“Calma, não é o que vocês estão pensando”, dizia Paulo Vieira para as câmeras sob um capuz de farricoco em frente à casa de Cora Coralina. Se essa frase de abertura causa uma estranheza, muito que bem. A Cidade de Goiás agradece o envolvimento e certamente se envaidece com cada um desses detalhes.
Comecemos pelo próprio Paulo Vieira, um dos maiores comunicadores da TV atual. Ele estava vestido daquela maneira para gravar mais um episódio de seu genial “Avisa lá que eu vou”, uma exploração do Brasil profundo, sucesso no GNT e no “Fantástico”. Uma homenagem ao estado em que nasceu.
Com um mala de mão, sua marca registrada nessas reportagens, o goiano Vieira, de Trindade, trajava uma túnica roxa e brilhante, da mesma cor do capuz pontudo, exatamente como dezenas de farricocos que se espalham pela Cidade de Goiás na Semana Santa.
Dá para entender se a imagem te fez lembrar um membro da Ku Klux Klan. Algumas imagens desse ritual pascoalino na cidade que postei nas minhas redes socais provocaram comentários perplexos dos meu seguidores. E é justamente essa confusão que Vieira tentava dissipar na abertura do seu programa.
Fui à Cidade de Goiás na semana passada para o casamento de dois grandes amigos: o agitador cultural Ronaldo Fraga e seu nobre parceiro, Rodrigo Januário.
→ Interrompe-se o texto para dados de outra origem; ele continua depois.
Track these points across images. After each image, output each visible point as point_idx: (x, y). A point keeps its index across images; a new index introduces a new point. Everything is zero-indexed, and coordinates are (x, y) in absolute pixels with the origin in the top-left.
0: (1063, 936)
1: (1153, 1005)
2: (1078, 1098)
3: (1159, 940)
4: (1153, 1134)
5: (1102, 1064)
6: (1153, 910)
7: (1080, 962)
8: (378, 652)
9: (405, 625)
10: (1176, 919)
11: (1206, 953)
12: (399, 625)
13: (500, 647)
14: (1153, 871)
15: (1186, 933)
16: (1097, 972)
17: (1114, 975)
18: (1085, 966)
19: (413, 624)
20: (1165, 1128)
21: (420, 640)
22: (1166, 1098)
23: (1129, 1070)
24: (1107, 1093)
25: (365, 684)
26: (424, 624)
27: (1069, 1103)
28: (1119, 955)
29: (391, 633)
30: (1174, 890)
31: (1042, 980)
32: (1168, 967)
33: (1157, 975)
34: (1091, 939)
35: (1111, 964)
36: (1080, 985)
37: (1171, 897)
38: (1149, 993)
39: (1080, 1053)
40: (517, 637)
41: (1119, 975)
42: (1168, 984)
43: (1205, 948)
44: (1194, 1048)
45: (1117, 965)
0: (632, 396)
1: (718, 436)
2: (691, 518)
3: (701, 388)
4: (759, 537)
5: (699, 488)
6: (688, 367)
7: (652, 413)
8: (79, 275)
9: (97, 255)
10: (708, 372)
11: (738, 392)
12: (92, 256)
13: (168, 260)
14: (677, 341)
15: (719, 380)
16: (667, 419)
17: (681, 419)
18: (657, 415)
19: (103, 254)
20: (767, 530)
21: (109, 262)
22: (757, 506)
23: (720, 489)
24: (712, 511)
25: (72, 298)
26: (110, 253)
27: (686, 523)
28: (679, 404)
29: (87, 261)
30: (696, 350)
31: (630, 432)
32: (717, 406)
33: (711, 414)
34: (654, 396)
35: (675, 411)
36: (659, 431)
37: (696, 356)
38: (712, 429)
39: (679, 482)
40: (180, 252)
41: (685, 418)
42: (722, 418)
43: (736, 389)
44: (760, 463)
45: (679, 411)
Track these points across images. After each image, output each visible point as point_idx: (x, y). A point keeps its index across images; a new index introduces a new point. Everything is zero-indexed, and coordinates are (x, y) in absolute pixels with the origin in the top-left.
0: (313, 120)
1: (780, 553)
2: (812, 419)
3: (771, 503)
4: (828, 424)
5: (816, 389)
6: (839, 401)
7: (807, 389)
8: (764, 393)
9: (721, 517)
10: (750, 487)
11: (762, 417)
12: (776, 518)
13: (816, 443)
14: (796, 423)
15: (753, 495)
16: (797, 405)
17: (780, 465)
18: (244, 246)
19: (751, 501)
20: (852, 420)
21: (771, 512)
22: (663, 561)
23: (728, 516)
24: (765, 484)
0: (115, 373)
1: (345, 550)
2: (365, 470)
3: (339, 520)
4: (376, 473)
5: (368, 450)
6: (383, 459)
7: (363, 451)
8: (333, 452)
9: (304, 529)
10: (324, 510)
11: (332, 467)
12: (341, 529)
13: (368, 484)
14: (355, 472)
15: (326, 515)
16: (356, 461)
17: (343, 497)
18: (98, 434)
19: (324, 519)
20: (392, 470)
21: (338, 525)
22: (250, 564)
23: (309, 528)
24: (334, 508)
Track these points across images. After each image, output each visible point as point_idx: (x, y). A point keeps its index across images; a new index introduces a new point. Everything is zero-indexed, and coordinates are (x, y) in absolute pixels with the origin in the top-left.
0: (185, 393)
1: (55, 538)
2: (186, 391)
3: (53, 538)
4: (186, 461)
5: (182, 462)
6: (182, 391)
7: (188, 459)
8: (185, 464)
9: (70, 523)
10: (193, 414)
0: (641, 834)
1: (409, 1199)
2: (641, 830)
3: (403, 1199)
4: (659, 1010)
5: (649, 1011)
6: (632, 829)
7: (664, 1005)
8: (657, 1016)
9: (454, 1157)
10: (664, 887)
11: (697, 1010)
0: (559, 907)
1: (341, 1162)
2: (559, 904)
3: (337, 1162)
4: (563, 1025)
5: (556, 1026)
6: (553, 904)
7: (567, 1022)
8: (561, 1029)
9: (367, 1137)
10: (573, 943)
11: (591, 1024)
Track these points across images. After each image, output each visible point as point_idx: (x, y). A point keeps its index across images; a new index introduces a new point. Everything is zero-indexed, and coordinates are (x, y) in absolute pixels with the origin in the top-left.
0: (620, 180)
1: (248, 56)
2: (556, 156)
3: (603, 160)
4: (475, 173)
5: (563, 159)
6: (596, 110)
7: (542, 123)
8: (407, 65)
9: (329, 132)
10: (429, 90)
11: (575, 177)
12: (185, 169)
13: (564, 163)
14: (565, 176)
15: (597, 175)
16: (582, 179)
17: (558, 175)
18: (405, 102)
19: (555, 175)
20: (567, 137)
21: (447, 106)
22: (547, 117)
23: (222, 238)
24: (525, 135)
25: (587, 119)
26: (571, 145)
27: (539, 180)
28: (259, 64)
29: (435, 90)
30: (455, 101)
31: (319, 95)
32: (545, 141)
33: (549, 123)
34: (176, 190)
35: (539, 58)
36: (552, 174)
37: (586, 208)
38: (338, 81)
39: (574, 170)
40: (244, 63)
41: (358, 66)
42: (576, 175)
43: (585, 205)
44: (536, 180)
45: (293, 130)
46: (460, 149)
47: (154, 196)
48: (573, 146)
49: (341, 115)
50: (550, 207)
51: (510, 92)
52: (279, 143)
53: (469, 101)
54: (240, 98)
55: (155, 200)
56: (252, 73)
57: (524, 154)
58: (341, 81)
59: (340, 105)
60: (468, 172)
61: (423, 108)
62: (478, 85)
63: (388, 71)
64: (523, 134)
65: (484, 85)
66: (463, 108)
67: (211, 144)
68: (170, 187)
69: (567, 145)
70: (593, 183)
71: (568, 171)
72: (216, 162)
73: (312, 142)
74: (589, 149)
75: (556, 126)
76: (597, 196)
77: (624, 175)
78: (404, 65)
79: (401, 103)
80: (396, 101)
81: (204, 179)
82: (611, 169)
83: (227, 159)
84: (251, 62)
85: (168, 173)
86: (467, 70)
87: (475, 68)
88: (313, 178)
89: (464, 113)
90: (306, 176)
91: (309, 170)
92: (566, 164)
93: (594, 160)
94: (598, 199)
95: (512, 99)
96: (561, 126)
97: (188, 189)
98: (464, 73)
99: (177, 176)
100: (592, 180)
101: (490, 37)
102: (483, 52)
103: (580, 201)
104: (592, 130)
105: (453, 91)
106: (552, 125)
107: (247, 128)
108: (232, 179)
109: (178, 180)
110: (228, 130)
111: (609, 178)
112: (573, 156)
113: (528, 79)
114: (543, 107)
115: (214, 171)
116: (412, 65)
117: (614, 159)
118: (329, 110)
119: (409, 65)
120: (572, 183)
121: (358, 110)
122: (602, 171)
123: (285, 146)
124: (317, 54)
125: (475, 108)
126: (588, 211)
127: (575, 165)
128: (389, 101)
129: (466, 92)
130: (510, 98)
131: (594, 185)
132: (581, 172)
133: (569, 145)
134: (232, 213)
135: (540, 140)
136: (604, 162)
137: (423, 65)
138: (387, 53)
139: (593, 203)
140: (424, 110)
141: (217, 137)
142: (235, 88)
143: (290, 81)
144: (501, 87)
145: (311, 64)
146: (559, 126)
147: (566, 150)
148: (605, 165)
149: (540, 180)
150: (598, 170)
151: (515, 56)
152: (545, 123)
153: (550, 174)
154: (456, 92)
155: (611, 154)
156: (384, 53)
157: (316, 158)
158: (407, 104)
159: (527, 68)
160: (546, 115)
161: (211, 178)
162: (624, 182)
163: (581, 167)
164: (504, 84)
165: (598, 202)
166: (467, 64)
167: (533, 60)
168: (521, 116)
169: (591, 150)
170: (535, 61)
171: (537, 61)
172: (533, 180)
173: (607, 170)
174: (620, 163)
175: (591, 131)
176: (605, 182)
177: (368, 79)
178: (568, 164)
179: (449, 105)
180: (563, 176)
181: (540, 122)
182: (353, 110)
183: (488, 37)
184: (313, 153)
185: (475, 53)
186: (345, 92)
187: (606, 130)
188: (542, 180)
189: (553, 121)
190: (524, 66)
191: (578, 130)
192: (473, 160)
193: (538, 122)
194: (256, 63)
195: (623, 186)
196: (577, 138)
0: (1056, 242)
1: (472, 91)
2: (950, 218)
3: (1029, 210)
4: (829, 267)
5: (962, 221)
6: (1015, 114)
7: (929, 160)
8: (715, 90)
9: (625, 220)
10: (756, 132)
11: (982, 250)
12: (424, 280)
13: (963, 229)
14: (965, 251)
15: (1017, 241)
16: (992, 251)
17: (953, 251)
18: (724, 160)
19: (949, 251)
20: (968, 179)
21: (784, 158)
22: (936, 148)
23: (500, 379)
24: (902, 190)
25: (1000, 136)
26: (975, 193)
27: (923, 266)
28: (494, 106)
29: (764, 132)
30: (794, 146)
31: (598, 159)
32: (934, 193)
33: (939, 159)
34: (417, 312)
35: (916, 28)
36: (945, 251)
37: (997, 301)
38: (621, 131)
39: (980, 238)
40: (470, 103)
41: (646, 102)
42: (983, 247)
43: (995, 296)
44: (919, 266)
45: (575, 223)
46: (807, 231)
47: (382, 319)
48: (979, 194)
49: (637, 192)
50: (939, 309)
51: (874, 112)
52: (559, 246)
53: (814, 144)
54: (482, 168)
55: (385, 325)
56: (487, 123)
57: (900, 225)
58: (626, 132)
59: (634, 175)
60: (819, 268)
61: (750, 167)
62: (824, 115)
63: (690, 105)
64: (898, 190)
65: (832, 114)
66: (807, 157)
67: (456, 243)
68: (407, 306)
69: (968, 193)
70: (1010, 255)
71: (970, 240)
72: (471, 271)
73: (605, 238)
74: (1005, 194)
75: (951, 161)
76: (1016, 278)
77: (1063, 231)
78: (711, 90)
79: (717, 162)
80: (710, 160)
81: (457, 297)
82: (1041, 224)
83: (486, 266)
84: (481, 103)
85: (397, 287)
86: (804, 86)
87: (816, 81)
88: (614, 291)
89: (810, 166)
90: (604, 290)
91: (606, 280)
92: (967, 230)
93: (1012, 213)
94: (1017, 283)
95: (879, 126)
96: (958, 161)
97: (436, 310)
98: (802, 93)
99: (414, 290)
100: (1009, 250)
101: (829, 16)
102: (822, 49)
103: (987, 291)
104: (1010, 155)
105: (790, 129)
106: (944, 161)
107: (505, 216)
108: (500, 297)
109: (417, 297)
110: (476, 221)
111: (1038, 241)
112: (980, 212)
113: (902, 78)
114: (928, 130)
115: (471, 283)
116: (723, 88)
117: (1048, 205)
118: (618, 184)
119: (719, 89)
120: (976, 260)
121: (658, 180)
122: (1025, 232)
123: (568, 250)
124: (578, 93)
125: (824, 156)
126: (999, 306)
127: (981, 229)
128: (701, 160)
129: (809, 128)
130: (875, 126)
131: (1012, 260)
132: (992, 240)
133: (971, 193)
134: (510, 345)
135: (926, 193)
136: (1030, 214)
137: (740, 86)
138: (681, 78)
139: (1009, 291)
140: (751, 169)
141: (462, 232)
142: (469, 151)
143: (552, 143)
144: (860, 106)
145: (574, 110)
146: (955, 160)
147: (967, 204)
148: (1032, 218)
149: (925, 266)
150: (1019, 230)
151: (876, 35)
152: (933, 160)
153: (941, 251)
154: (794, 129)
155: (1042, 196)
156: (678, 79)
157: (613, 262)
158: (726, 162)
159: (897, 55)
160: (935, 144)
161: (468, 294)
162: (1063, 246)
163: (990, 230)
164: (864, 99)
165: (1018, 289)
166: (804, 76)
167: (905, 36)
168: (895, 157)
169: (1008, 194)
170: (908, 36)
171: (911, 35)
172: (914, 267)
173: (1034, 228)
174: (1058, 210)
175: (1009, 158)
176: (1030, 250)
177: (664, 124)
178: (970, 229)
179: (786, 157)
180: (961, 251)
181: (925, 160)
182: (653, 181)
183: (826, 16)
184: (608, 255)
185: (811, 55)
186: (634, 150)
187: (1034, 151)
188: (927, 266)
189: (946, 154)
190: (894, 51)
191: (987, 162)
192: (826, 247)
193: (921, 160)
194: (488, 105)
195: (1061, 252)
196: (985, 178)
A belíssima e emocionante festa escolheu a cidade como cenário não por acaso.
Fraga quis dar um presente a mais para seus convidados à cerimônia e organizou para que todos estivessem por lá para ver a Procissão do Fogaréu, dia 16 de abril. Às 23h59, 60 figuras coloridas, os farricocos, saíram por aquelas ruas antigas segurando tochas de fogo.
A infeliz coincidência com as roupas identificadas com o culto de supremacia branca nos Estados Unidos logo foi vencida pela força da procissão. A encenação daqueles soldados romanos procurando Jesus para executá-lo resulta num espetáculo que encanta pela força religiosa.
Todas as luzes da cidade são apagadas para a cerimônia e o efeito daquelas figuras inflamadas projetando sombras na multidão que acompanha o cortejo é assustador e cativante. E mais um exemplo de como o Brasil reinventa sua fé católica.
Aquelas ruas, cujas pedras desafiam nosso equilíbrio mais que os claudicantes passeios por Ouro Preto ou Paraty, oferecem outros encantos. Do clássico empadão goiano, com frango, linguiça e guariroba, aos incríveis bordados das artesãs locais, há muito o que explorar pela Cidade de Goiás.
E ainda é possível visitar uma marca de orgulho local, que nos remete ao tempo em que ela ainda era conhecida como Goiás Velho. Ou ainda para um passado mais remoto: a casa onde em 1889 nasceu a grande poetisa Cora Coralina, às margens do rio Vermelho, está lá desde quando o lugar se chamava Vila Boa.
Ali, de maneira inesperada, descobri que os versos de Cora emprestam da cidade a beleza de uma vida que também é muito brasileira. Tão simples e distante que hoje a gente precisa de talentos como Paulo Vieira para nos reconectar com ela. Ainda que de capuz de farricoco.